STOCK PRICES PREDICTION USING GEOMETRIC BROWNIAN MOTION: ANALYSIS OF THE NIGERIAN STOCK EXCHANGE
Agbam, Azubuike Samuel
Department of Banking and Finance,
Rivers State University, Nkpolu-Oroworukwo, Port Harcourt
Email: azubuikesamuelagbam@yahoo.com
ABSTRACT
In this study, the stochastic price movements of stocks are modeled by a geometric Brownian motion (GBM). The model assumptions of the GBM with drift: continuity, normality and Markov tendency, were investigated using four years (2015 – 2018) of historical closing prices of ten stocks listed on The Nigerian Stock Exchange. The sample for the study is based on the eight sectors of The Nigerian Stock Exchange and most continuously traded stocks.

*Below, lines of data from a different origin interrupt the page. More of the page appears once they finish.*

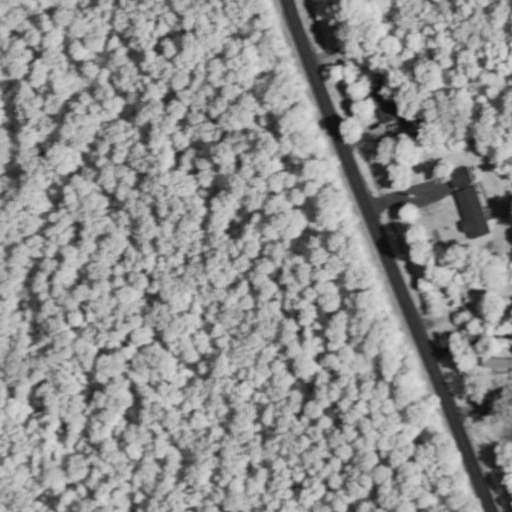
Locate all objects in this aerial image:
building: (388, 100)
building: (471, 204)
road: (388, 257)
building: (500, 362)
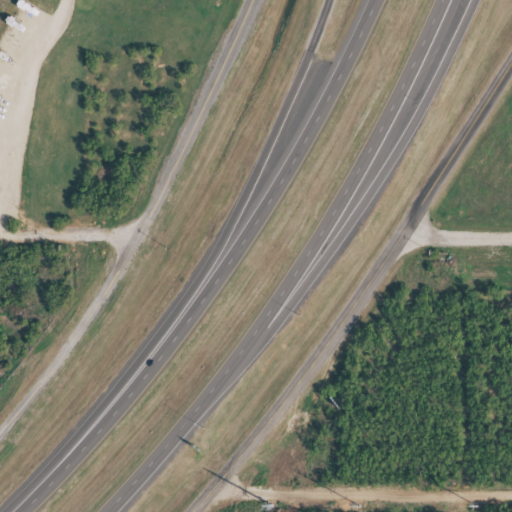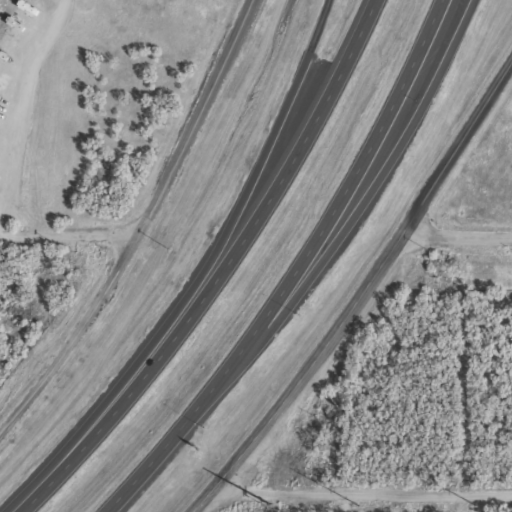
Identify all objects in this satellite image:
road: (357, 212)
road: (232, 213)
road: (142, 226)
road: (68, 237)
road: (455, 237)
road: (293, 271)
road: (221, 272)
road: (359, 290)
road: (363, 489)
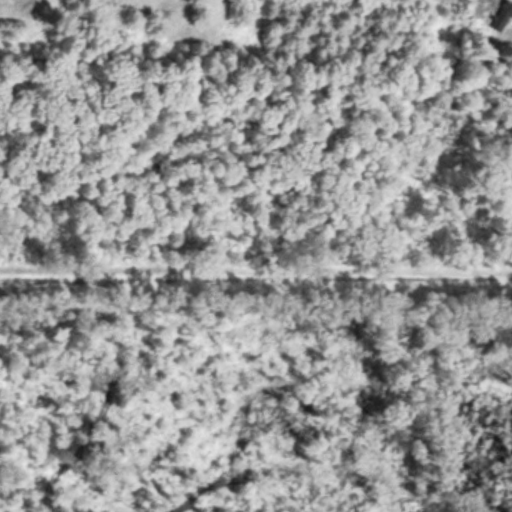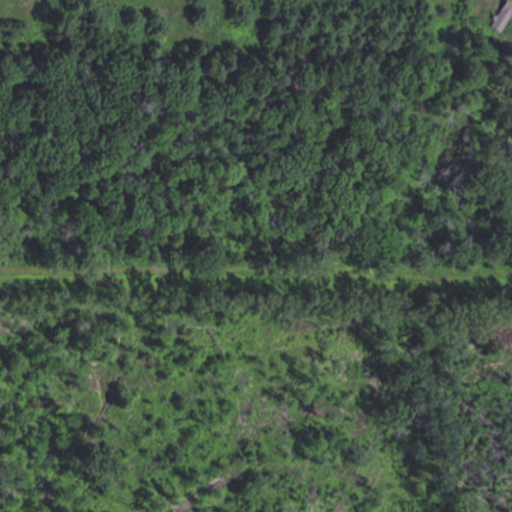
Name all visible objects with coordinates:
building: (498, 13)
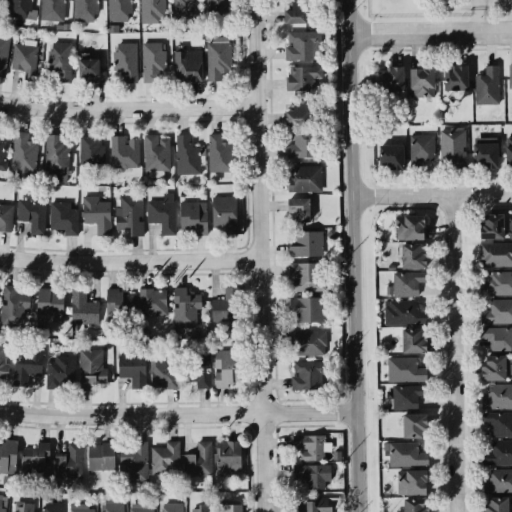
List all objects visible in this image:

The predicted stocks prices have been compared to actual prices in order to evaluate the validity of the prediction model. On stocks prices prediction using geometric Brownian motion model, the algorithm starts from calculating the value of returns, followed by estimating values of volatility and drift, obtaining the stock prices forecast, calculating the forecast Mean Absolute Percentage Error, calculating the stock expected prices and calculating the confidence level at 95%. The results show that the value of the MAPE is 50% and below for the one to two year holding periods, and above 50% for the three year holding period. The MAPE and directional prediction accuracy method provided support that over short periods the GBM model is accurate. Meaning that the GBM is a reasonable predictive model for one or two years, but for three years, therefore, it is an inaccurate predictor.
Keyword: Stochastic forecasting, Geometric Brownian motion, Stochastic Differential Equation, Stock return, The Nigerian stock Exchange.